▶ **TASK OBJECTIVE**:
Duplicate every line of the records below exactly, with nothing added or changed.

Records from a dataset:
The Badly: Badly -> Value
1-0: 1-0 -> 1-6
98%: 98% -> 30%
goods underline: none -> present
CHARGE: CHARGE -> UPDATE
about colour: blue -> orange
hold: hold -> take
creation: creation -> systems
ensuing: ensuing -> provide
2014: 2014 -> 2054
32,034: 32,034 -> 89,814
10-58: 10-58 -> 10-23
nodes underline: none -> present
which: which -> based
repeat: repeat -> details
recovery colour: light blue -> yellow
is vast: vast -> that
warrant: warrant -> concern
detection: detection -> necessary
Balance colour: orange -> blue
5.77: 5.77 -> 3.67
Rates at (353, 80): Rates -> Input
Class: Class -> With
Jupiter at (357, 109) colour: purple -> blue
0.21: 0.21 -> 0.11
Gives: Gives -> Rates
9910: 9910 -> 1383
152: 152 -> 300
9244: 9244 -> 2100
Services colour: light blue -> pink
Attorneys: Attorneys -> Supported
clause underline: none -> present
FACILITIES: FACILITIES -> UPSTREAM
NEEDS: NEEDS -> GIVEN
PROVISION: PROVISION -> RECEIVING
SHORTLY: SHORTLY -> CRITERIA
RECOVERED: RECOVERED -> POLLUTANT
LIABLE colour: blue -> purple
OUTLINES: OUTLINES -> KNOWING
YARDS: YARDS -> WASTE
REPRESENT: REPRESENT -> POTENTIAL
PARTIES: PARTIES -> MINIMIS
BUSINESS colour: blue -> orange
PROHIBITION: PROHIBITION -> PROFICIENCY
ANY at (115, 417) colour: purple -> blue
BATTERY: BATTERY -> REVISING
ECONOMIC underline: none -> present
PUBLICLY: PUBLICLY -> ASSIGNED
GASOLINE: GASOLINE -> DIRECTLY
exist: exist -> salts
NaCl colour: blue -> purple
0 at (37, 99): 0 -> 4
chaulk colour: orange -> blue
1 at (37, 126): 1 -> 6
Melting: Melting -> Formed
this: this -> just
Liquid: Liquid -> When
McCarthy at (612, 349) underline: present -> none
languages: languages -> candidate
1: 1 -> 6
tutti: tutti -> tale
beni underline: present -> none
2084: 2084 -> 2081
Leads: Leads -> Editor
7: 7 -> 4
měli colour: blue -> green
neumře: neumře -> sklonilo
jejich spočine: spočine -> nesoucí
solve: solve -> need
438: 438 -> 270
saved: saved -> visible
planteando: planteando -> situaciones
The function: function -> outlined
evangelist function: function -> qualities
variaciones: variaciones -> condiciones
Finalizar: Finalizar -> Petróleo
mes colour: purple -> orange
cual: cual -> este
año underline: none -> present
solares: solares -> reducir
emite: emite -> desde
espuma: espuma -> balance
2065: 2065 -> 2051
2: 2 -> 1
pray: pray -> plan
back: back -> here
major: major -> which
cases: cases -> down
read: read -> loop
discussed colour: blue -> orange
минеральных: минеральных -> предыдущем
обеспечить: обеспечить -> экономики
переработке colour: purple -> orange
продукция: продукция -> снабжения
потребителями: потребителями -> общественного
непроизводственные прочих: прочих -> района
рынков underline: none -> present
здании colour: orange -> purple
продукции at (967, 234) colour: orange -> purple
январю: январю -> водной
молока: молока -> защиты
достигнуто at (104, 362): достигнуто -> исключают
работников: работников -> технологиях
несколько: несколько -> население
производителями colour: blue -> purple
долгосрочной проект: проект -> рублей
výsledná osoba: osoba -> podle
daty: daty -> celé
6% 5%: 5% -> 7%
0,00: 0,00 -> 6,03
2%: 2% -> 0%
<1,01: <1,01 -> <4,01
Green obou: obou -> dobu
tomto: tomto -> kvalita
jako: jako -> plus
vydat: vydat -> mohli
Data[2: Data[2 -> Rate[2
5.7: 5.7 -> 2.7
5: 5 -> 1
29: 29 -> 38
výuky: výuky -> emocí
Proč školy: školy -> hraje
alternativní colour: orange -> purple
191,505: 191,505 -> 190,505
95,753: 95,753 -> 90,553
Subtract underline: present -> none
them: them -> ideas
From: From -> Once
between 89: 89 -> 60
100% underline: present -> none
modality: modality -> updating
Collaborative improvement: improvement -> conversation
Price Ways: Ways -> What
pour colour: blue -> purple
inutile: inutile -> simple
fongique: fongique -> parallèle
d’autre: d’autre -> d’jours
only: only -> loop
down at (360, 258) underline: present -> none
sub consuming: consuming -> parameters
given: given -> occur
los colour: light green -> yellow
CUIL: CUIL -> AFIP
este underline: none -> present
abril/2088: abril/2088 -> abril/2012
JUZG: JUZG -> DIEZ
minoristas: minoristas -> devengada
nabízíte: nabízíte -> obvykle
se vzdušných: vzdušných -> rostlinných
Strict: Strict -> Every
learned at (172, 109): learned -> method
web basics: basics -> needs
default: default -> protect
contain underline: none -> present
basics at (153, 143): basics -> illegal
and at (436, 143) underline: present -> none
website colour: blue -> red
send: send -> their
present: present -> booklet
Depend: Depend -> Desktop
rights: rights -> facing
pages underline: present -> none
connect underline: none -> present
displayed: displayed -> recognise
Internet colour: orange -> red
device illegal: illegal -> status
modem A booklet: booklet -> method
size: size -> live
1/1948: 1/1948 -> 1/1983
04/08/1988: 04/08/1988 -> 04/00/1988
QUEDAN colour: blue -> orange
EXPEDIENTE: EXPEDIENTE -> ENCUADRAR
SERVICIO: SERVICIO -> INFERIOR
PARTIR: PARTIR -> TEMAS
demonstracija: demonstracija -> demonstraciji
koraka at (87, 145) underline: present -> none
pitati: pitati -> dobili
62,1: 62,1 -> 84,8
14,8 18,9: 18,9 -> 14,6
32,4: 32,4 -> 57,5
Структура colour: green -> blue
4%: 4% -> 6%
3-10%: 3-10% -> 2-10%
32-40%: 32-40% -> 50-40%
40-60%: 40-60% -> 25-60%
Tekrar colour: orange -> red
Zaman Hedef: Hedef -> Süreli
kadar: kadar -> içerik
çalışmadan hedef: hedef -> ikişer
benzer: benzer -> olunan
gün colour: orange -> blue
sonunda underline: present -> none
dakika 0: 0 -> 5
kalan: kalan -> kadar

▶ **RESULT FOR THIS TASK**:
The Badly: Badly -> Value
1-0: 1-0 -> 1-6
98%: 98% -> 30%
goods underline: none -> present
CHARGE: CHARGE -> UPDATE
about colour: blue -> orange
hold: hold -> take
creation: creation -> systems
ensuing: ensuing -> provide
2014: 2014 -> 2054
32,034: 32,034 -> 89,814
10-58: 10-58 -> 10-23
nodes underline: none -> present
which: which -> based
repeat: repeat -> details
recovery colour: light blue -> yellow
is vast: vast -> that
warrant: warrant -> concern
detection: detection -> necessary
Balance colour: orange -> blue
5.77: 5.77 -> 3.67
Rates at (353, 80): Rates -> Input
Class: Class -> With
Jupiter at (357, 109) colour: purple -> blue
0.21: 0.21 -> 0.11
Gives: Gives -> Rates
9910: 9910 -> 1383
152: 152 -> 300
9244: 9244 -> 2100
Services colour: light blue -> pink
Attorneys: Attorneys -> Supported
clause underline: none -> present
FACILITIES: FACILITIES -> UPSTREAM
NEEDS: NEEDS -> GIVEN
PROVISION: PROVISION -> RECEIVING
SHORTLY: SHORTLY -> CRITERIA
RECOVERED: RECOVERED -> POLLUTANT
LIABLE colour: blue -> purple
OUTLINES: OUTLINES -> KNOWING
YARDS: YARDS -> WASTE
REPRESENT: REPRESENT -> POTENTIAL
PARTIES: PARTIES -> MINIMIS
BUSINESS colour: blue -> orange
PROHIBITION: PROHIBITION -> PROFICIENCY
ANY at (115, 417) colour: purple -> blue
BATTERY: BATTERY -> REVISING
ECONOMIC underline: none -> present
PUBLICLY: PUBLICLY -> ASSIGNED
GASOLINE: GASOLINE -> DIRECTLY
exist: exist -> salts
NaCl colour: blue -> purple
0 at (37, 99): 0 -> 4
chaulk colour: orange -> blue
1 at (37, 126): 1 -> 6
Melting: Melting -> Formed
this: this -> just
Liquid: Liquid -> When
McCarthy at (612, 349) underline: present -> none
languages: languages -> candidate
1: 1 -> 6
tutti: tutti -> tale
beni underline: present -> none
2084: 2084 -> 2081
Leads: Leads -> Editor
7: 7 -> 4
měli colour: blue -> green
neumře: neumře -> sklonilo
jejich spočine: spočine -> nesoucí
solve: solve -> need
438: 438 -> 270
saved: saved -> visible
planteando: planteando -> situaciones
The function: function -> outlined
evangelist function: function -> qualities
variaciones: variaciones -> condiciones
Finalizar: Finalizar -> Petróleo
mes colour: purple -> orange
cual: cual -> este
año underline: none -> present
solares: solares -> reducir
emite: emite -> desde
espuma: espuma -> balance
2065: 2065 -> 2051
2: 2 -> 1
pray: pray -> plan
back: back -> here
major: major -> which
cases: cases -> down
read: read -> loop
discussed colour: blue -> orange
минеральных: минеральных -> предыдущем
обеспечить: обеспечить -> экономики
переработке colour: purple -> orange
продукция: продукция -> снабжения
потребителями: потребителями -> общественного
непроизводственные прочих: прочих -> района
рынков underline: none -> present
здании colour: orange -> purple
продукции at (967, 234) colour: orange -> purple
январю: январю -> водной
молока: молока -> защиты
достигнуто at (104, 362): достигнуто -> исключают
работников: работников -> технологиях
несколько: несколько -> население
производителями colour: blue -> purple
долгосрочной проект: проект -> рублей
výsledná osoba: osoba -> podle
daty: daty -> celé
6% 5%: 5% -> 7%
0,00: 0,00 -> 6,03
2%: 2% -> 0%
<1,01: <1,01 -> <4,01
Green obou: obou -> dobu
tomto: tomto -> kvalita
jako: jako -> plus
vydat: vydat -> mohli
Data[2: Data[2 -> Rate[2
5.7: 5.7 -> 2.7
5: 5 -> 1
29: 29 -> 38
výuky: výuky -> emocí
Proč školy: školy -> hraje
alternativní colour: orange -> purple
191,505: 191,505 -> 190,505
95,753: 95,753 -> 90,553
Subtract underline: present -> none
them: them -> ideas
From: From -> Once
between 89: 89 -> 60
100% underline: present -> none
modality: modality -> updating
Collaborative improvement: improvement -> conversation
Price Ways: Ways -> What
pour colour: blue -> purple
inutile: inutile -> simple
fongique: fongique -> parallèle
d’autre: d’autre -> d’jours
only: only -> loop
down at (360, 258) underline: present -> none
sub consuming: consuming -> parameters
given: given -> occur
los colour: light green -> yellow
CUIL: CUIL -> AFIP
este underline: none -> present
abril/2088: abril/2088 -> abril/2012
JUZG: JUZG -> DIEZ
minoristas: minoristas -> devengada
nabízíte: nabízíte -> obvykle
se vzdušných: vzdušných -> rostlinných
Strict: Strict -> Every
learned at (172, 109): learned -> method
web basics: basics -> needs
default: default -> protect
contain underline: none -> present
basics at (153, 143): basics -> illegal
and at (436, 143) underline: present -> none
website colour: blue -> red
send: send -> their
present: present -> booklet
Depend: Depend -> Desktop
rights: rights -> facing
pages underline: present -> none
connect underline: none -> present
displayed: displayed -> recognise
Internet colour: orange -> red
device illegal: illegal -> status
modem A booklet: booklet -> method
size: size -> live
1/1948: 1/1948 -> 1/1983
04/08/1988: 04/08/1988 -> 04/00/1988
QUEDAN colour: blue -> orange
EXPEDIENTE: EXPEDIENTE -> ENCUADRAR
SERVICIO: SERVICIO -> INFERIOR
PARTIR: PARTIR -> TEMAS
demonstracija: demonstracija -> demonstraciji
koraka at (87, 145) underline: present -> none
pitati: pitati -> dobili
62,1: 62,1 -> 84,8
14,8 18,9: 18,9 -> 14,6
32,4: 32,4 -> 57,5
Структура colour: green -> blue
4%: 4% -> 6%
3-10%: 3-10% -> 2-10%
32-40%: 32-40% -> 50-40%
40-60%: 40-60% -> 25-60%
Tekrar colour: orange -> red
Zaman Hedef: Hedef -> Süreli
kadar: kadar -> içerik
çalışmadan hedef: hedef -> ikişer
benzer: benzer -> olunan
gün colour: orange -> blue
sonunda underline: present -> none
dakika 0: 0 -> 5
kalan: kalan -> kadar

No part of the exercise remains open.